Tiny leaves have been known to have huge impacts. Thanks for the suggestions. I really don't like the idea of replacing the veneer as the decorative strips would be more that I would ever want to tackle. I was thinking light sanding.

Now for your questions. The existing veneer seems very well attached. There is really only one piece that is missing. It was my wife's grandparents table and has really cool leaves that come out from under the ends of the table.


----------



## Gshepherd (May 16, 2012)

My First guess it is laquer finish on it and very thin at that right now which is good. Put some laquer thinner on a rage and do a small spot and see if it will come off. If it does then great. Now since it is your grandparents table I would look at it like this. You want to maintain as much of the orgional piece as possible. The pieces that are rising up Use some good CA glue but be carefull not to get it smeared anywhere else you do not want it to. Blue Painters tape is your new friend…... Take the tape and mask around anyplace where you are going to glue. Have some wax paper also is nice to have. If the veneer is super dry and your afraid of it breaking try misting it with water, throw a newspaper over it and set something to keep it flat for 24 or so hours. Newspaper will asorb the excess moisture. later Ca it down, the pieces that are missing I would suggest getting a small piece of veneer and cutting it to fit the spot the best you can. Exacto Knife works pretty good or a scroll saw. Put it down in place and it may take some massaging to get it to fit just right but just take your time.

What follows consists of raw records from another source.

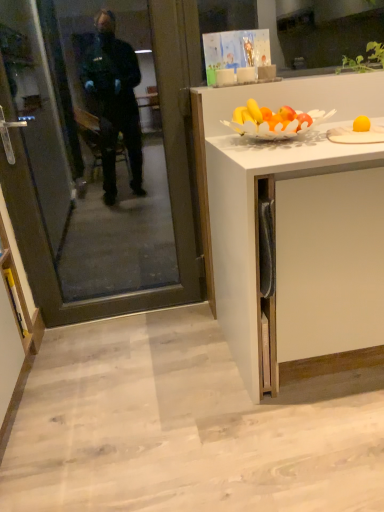
Question: Considering the positions of white matte cabinet at right, acting as the 2th cabinetry starting from the left, and yellow marker at lower left, placed as the first cabinetry when sorted from left to right, in the image, is white matte cabinet at right, acting as the 2th cabinetry starting from the left, taller or shorter than yellow marker at lower left, placed as the first cabinetry when sorted from left to right,?

Choices:
 (A) tall
 (B) short

Answer: (A)

Question: Relative to yellow marker at lower left, the second cabinetry when ordered from right to left, is white matte cabinet at right, arranged as the first cabinetry when viewed from the right, in front or behind?

Choices:
 (A) behind
 (B) front

Answer: (B)

Question: Estimate the real-world distances between objects in this image. Which object is farther from the yellow matte plate at upper right?

Choices:
 (A) yellow marker at lower left, placed as the first cabinetry when sorted from left to right
 (B) transparent glass door at left
 (C) white matte cabinet at right, arranged as the first cabinetry when viewed from the right

Answer: (A)

Question: Based on their relative distances, which object is nearer to the yellow matte plate at upper right?

Choices:
 (A) white matte cabinet at right, acting as the 2th cabinetry starting from the left
 (B) yellow marker at lower left, placed as the first cabinetry when sorted from left to right
 (C) transparent glass door at left

Answer: (A)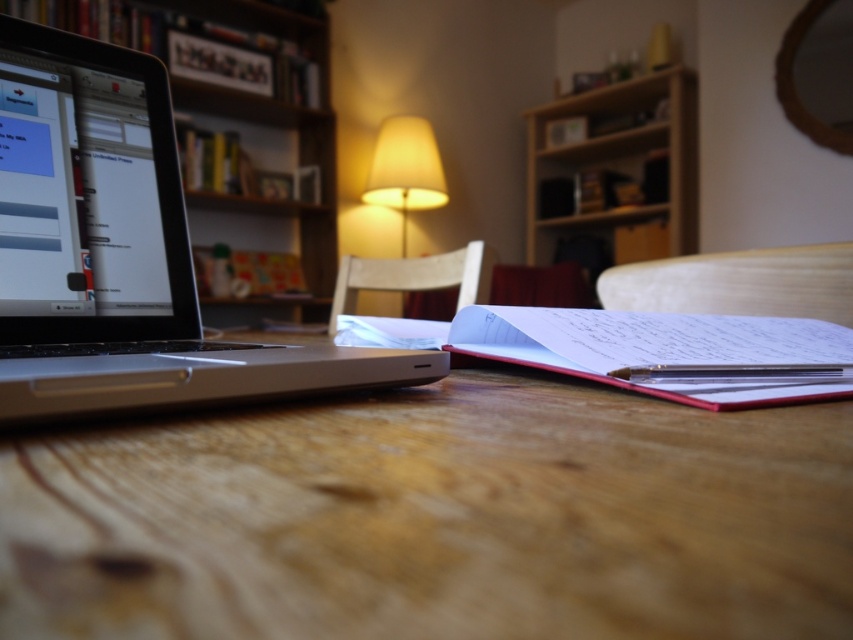
Question: Which of the following is the farthest from the observer?

Choices:
 (A) (503, 355)
 (B) (590, 403)
 (C) (129, 125)
 (D) (422, 156)

Answer: (D)

Question: Which point appears farthest from the camera in this image?

Choices:
 (A) (668, 131)
 (B) (416, 141)
 (C) (119, 310)
 (D) (657, 346)

Answer: (A)

Question: Observing the image, what is the correct spatial positioning of silver metallic laptop at left in reference to wooden bookshelf at upper center?

Choices:
 (A) below
 (B) above

Answer: (A)

Question: Is white paper notebook at center thinner than matte yellow lampshade at center?

Choices:
 (A) no
 (B) yes

Answer: (A)

Question: Which point is farther to the camera?

Choices:
 (A) white paper notebook at center
 (B) matte yellow lampshade at center

Answer: (B)

Question: Does white paper notebook at center lie in front of wooden bookshelf at upper center?

Choices:
 (A) no
 (B) yes

Answer: (B)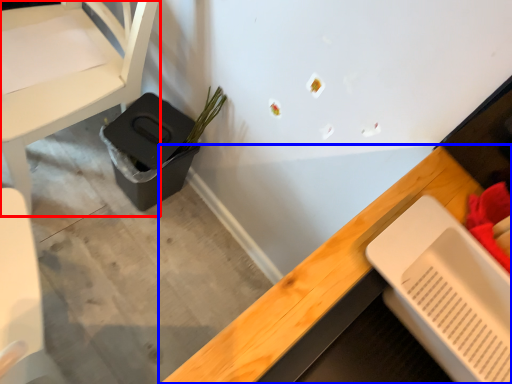
Question: Which of the following is the farthest to the observer, chair (highlighted by a red box) or desk (highlighted by a blue box)?

Choices:
 (A) chair
 (B) desk

Answer: (A)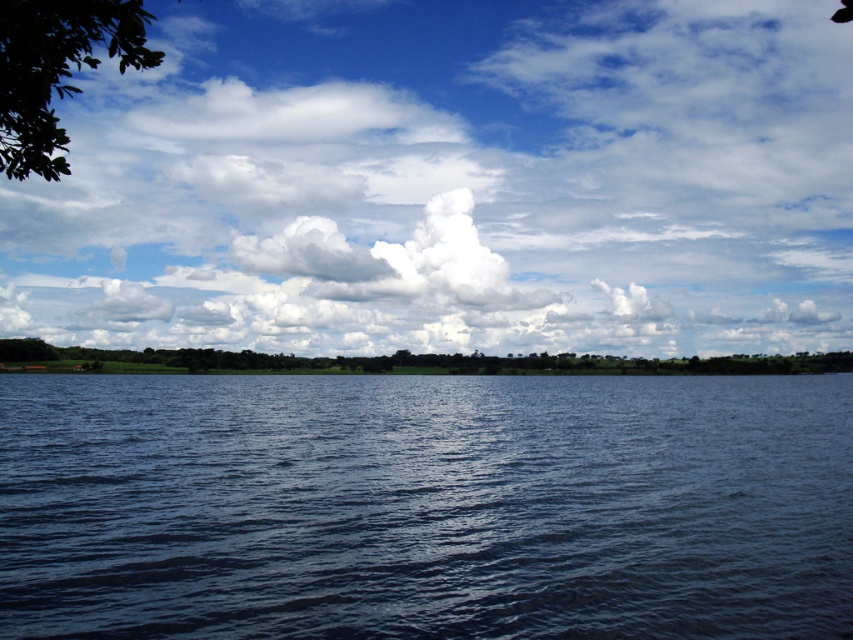
Question: Is blue sky at upper center to the right of green leafy tree at center from the viewer's perspective?

Choices:
 (A) yes
 (B) no

Answer: (A)

Question: Which is farther from the dark blue water at center?

Choices:
 (A) green leafy tree at upper left
 (B) green leafy tree at center

Answer: (B)

Question: Which of the following is the closest to the observer?

Choices:
 (A) (624, 369)
 (B) (33, 64)
 (C) (444, 97)
 (D) (509, 500)

Answer: (B)

Question: Is dark blue water at center positioned at the back of green leafy tree at upper left?

Choices:
 (A) yes
 (B) no

Answer: (A)

Question: Among these points, which one is farthest from the camera?

Choices:
 (A) (447, 596)
 (B) (3, 355)
 (C) (16, 333)

Answer: (C)

Question: Is blue sky at upper center closer to the viewer compared to green leafy tree at center?

Choices:
 (A) yes
 (B) no

Answer: (B)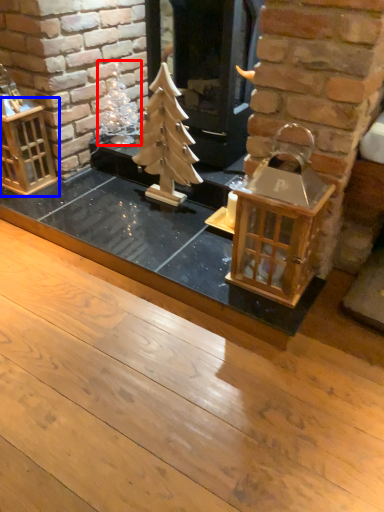
Question: Among these objects, which one is nearest to the camera, christmas decoration (highlighted by a red box) or cage (highlighted by a blue box)?

Choices:
 (A) christmas decoration
 (B) cage

Answer: (B)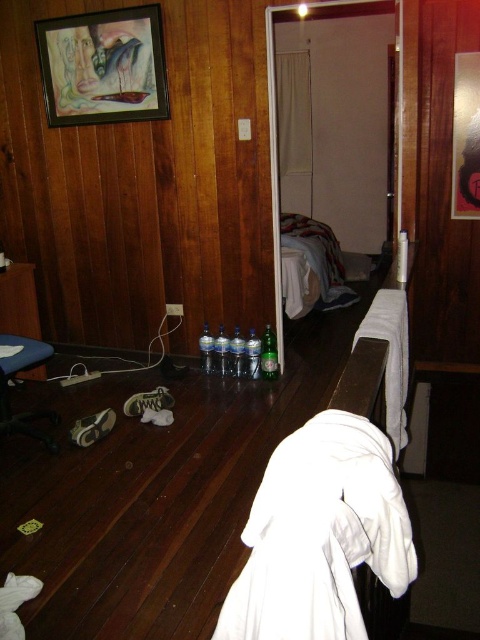
Find the location of `white soft robe at center`. white soft robe at center is located at coordinates (320, 534).

Does white soft robe at center appear under white fabric bed at center?

Yes, white soft robe at center is below white fabric bed at center.

Identify the location of white soft robe at center. (320, 534).

The height and width of the screenshot is (640, 480). I want to click on white soft robe at center, so click(x=320, y=534).

Is point (72, 100) closer to viewer compared to point (348, 292)?

Yes, it is in front of point (348, 292).

Which is below, matte black picture frame at upper left or white fabric bed at center?

white fabric bed at center is lower down.

This screenshot has height=640, width=480. What do you see at coordinates (103, 67) in the screenshot? I see `matte black picture frame at upper left` at bounding box center [103, 67].

Find the location of a particular element. The image size is (480, 640). matte black picture frame at upper left is located at coordinates (103, 67).

Between white soft robe at center and matte black picture frame at upper left, which one appears on the right side from the viewer's perspective?

white soft robe at center

Who is positioned more to the left, white soft robe at center or matte black picture frame at upper left?

From the viewer's perspective, matte black picture frame at upper left appears more on the left side.

Identify the location of white soft robe at center. The width and height of the screenshot is (480, 640). (320, 534).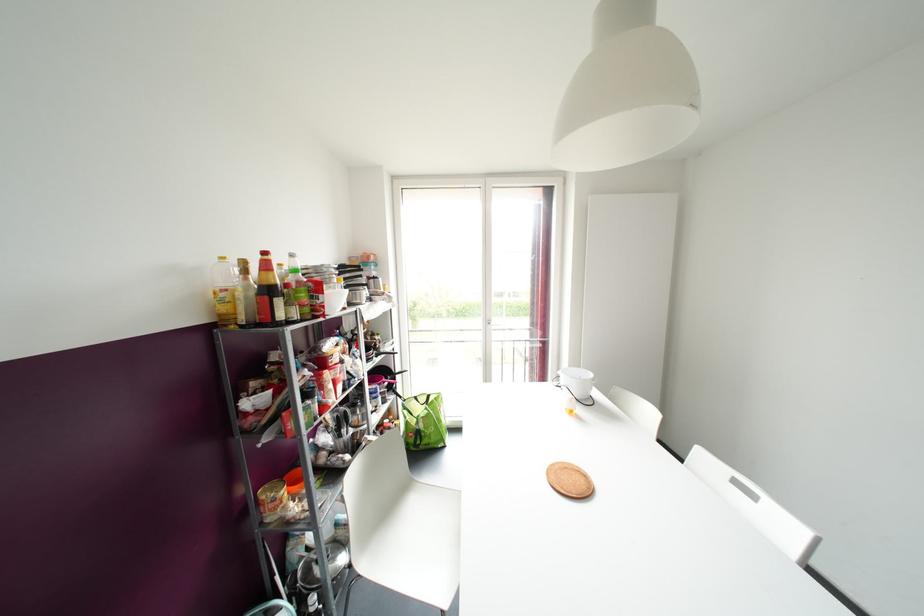
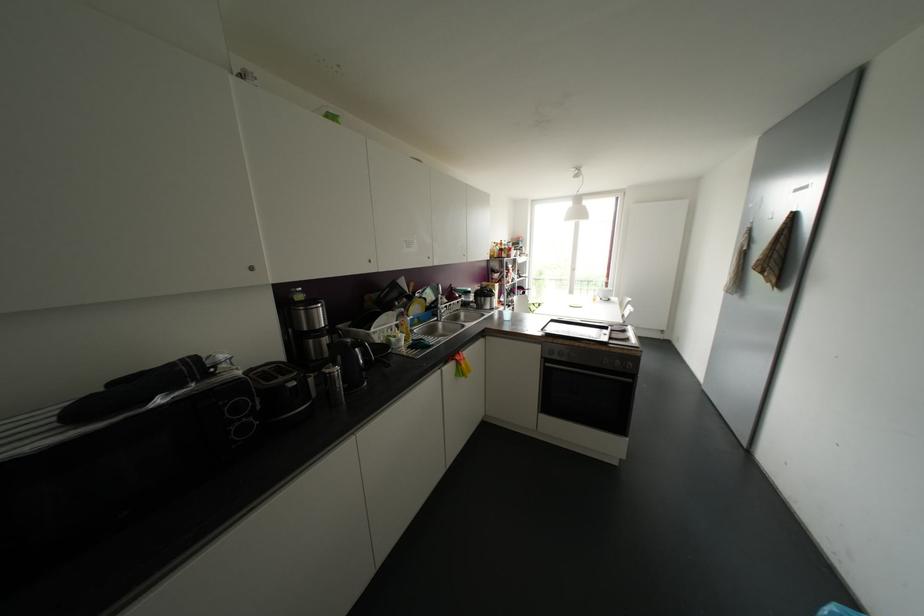
Question: The images are taken continuously from a first-person perspective. In which direction are you moving?

Choices:
 (A) Left
 (B) Right
 (C) Forward
 (D) Backward

Answer: (D)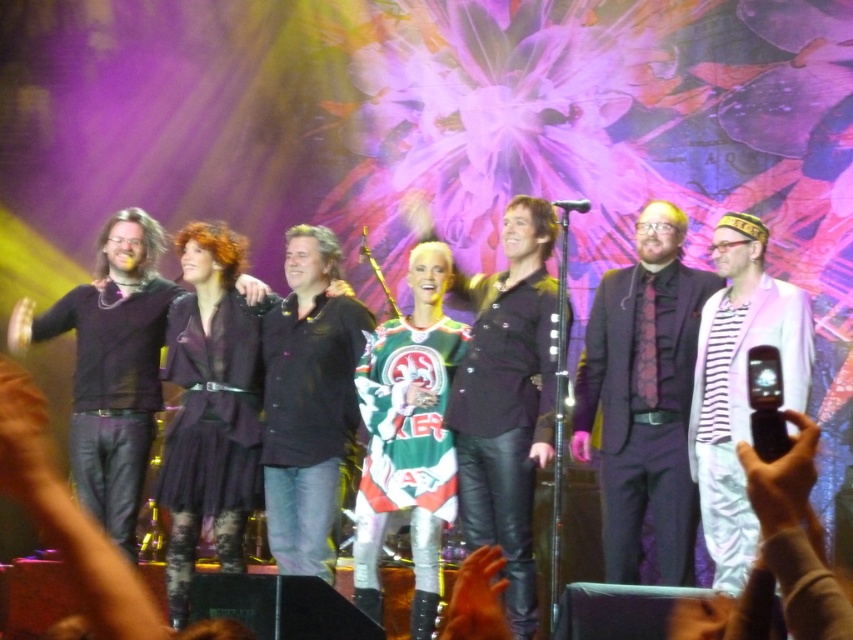
You are a stagehand preparing to adjust the lighting for the performers. You need to ensure that the dark purple suit at center and the matte black jacket at center are both illuminated properly. Considering their heights, which performer should you adjust the spotlight for first?

The dark purple suit at center has a greater height compared to matte black jacket at center, so you should adjust the spotlight for the dark purple suit at center first to ensure proper illumination based on its taller stature.

You are a photographer standing at the front of the stage. You want to take a photo that includes both the point at (746, 388) and the point at (248, 285). Which point will appear larger in your photo?

Point at (746, 388) will appear larger in the photo because it is closer to the camera than point at (248, 285).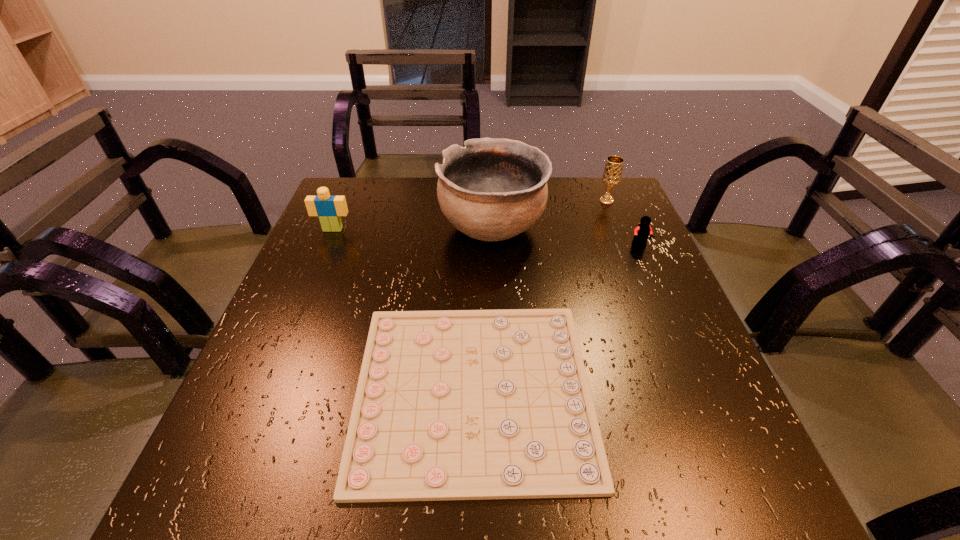
The image size is (960, 540). In order to click on vacant space at the far edge of the desktop in this screenshot , I will do `click(566, 202)`.

In the image, there is a desktop. In order to click on free space at the near edge in this screenshot , I will do [335, 503].

Locate an element on the screen. free spot at the left edge of the desktop is located at coordinates (285, 378).

Where is `free space at the right edge`? This screenshot has height=540, width=960. free space at the right edge is located at coordinates (674, 291).

In the image, there is a desktop. In order to click on vacant area at the near left corner in this screenshot , I will do `click(277, 459)`.

Locate an element on the screen. The height and width of the screenshot is (540, 960). free region at the far right corner of the desktop is located at coordinates (632, 204).

This screenshot has width=960, height=540. Identify the location of vacant area between the leftmost object and the nearest object. (403, 310).

Image resolution: width=960 pixels, height=540 pixels. I want to click on free area in between the chalice and the nearer Lego, so click(623, 223).

The image size is (960, 540). In order to click on vacant space that's between the nearest object and the chalice in this screenshot , I will do `click(540, 295)`.

Where is `free space between the fourth tallest object and the tallest object`? free space between the fourth tallest object and the tallest object is located at coordinates (566, 237).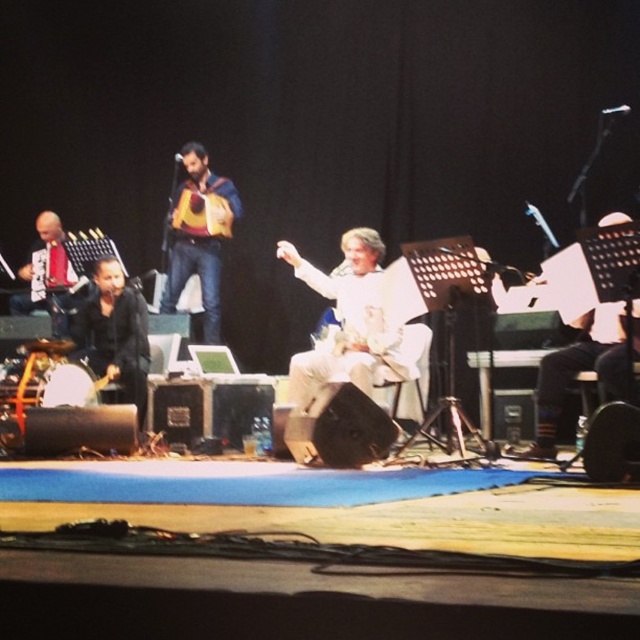
Question: Which object appears closest to the camera in this image?

Choices:
 (A) black leather jacket at lower left
 (B) white paper at right

Answer: (B)

Question: Which object is the farthest from the black leather jacket at lower left?

Choices:
 (A) white paper at right
 (B) matte black guitar at left

Answer: (A)

Question: Which object is positioned farthest from the black leather jacket at lower left?

Choices:
 (A) white fabric at center
 (B) white paper at right

Answer: (B)

Question: Does white paper at right appear over black leather jacket at lower left?

Choices:
 (A) no
 (B) yes

Answer: (A)

Question: Is white fabric at center to the left of brown leather guitar at center from the viewer's perspective?

Choices:
 (A) yes
 (B) no

Answer: (B)

Question: Does white paper at right appear over matte black guitar at left?

Choices:
 (A) yes
 (B) no

Answer: (B)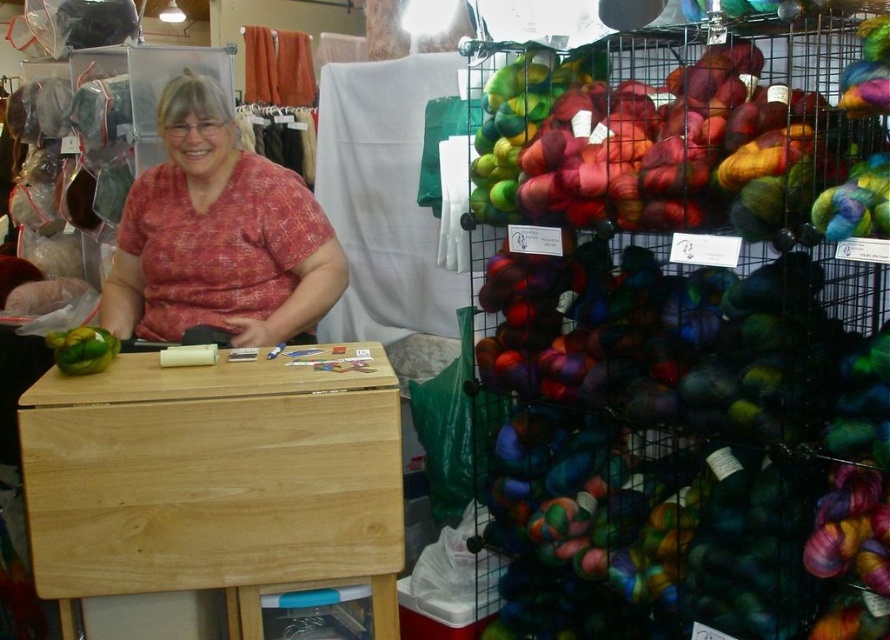
You are a customer in the craft store and want to place a large box on the table. The box is wider than the matte red shirt at center. Can you fit it between the multicolored yarn at right and the table edge?

The multicolored yarn at right is wider than the matte red shirt at center. Since the box is wider than the matte red shirt at center, it may not fit between the multicolored yarn at right and the table edge if the space available is narrower than the box.

You are a customer in the craft store looking to buy yarn. You see the multicolored yarn at right and the matte red shirt at center. Which item is higher up on the shelf?

The multicolored yarn at right is taller than the matte red shirt at center, so it is higher up on the shelf.

Consider the image. You are a customer in a craft store looking for the multicolored yarn at right. According to the store layout, where should you look to find it?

When your satisfied then start the finish process….. It may be real noticeable or it may not be, I guarantee you will notice it before most other people would. By really looking at the pics you did, it should refinish pretty darn well, perfect no, but it is not brand new either. Those seams may not be so bad if you did the moisture trick cause it may be just shrinkage and adding some moisture may swell it back to life enough so when you glue it down it will not be noticed. Sometimes a dent in wood can be taken out with a little water and heat as well…. I done a ot of my own furniture and friends furniture over the years and learned some so called tricks from some real nice old woodworkers who are no longer here but were very helpfull and generous with their knowledge. Good Luck…..


----------